In contrast to AP, only a few studies have investigated the effects of MSCs in a CP model (Table 2). Zhou et al. reported that umbilical cord-derived MSCs reduce pancreatic fibrosis in a dibutyltin dichloride-induced rat model of CP by suppressing inflammatory cytokines in the pancreas [38]. We have demonstrated that human amnion-derived MSCs decrease monocyte chemotactic protein-1 (MCP-1) expression in the pancreas [33]. Pancreatic stellate cells are responsible for fibrosis in CP. We showed that conditioned medium obtained from human amnion-derived MSCs suppresses MCP-1 and IL-8 expression in pancreatic stellate cells. The precise mechanisms and roles of MSCs in CP remain unknown, and further studies are warranted in the future.

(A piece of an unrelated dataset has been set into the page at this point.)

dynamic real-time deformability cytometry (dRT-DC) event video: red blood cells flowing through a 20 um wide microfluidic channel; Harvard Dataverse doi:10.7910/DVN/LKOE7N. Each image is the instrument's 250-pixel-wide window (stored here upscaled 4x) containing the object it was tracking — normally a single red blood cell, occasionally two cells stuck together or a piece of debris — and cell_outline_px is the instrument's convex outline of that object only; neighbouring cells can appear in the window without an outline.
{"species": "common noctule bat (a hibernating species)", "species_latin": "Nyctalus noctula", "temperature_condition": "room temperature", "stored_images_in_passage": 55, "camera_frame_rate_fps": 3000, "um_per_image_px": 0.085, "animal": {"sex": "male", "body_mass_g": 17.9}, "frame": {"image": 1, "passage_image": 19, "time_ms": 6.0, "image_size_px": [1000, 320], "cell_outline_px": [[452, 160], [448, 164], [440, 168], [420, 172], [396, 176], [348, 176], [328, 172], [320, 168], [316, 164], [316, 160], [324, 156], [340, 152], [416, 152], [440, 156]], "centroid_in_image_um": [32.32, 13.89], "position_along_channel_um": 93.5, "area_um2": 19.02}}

Table 2 MSC for animal model of chronic pancreatitis

Perspectives

Numerous animal model studies have documented the therapeutic potential of MSCs and their safety and efficacy in vivo. However, their clinical application was hampered by several remaining issues, i.e., the quality of MSCs and their non-uniform effect due to the requirement for living donors and culture. Standardized methods to control the quality of MSC therapy should be established. The factors secreted by MSCs responsible for their effects are unknown and their kinetics should be elucidated. The optimal conditions for homing and cytokine production by MSCs should be elucidated. The optimal timing and dosing of MSC administration should be determined and the most responsive patient groups should be identified.

Conclusions

No human clinical trials have used MSCs to treat AP or CP. However, animal trials have revealed that MSC transplantation would be a novel therapy for AP and CP.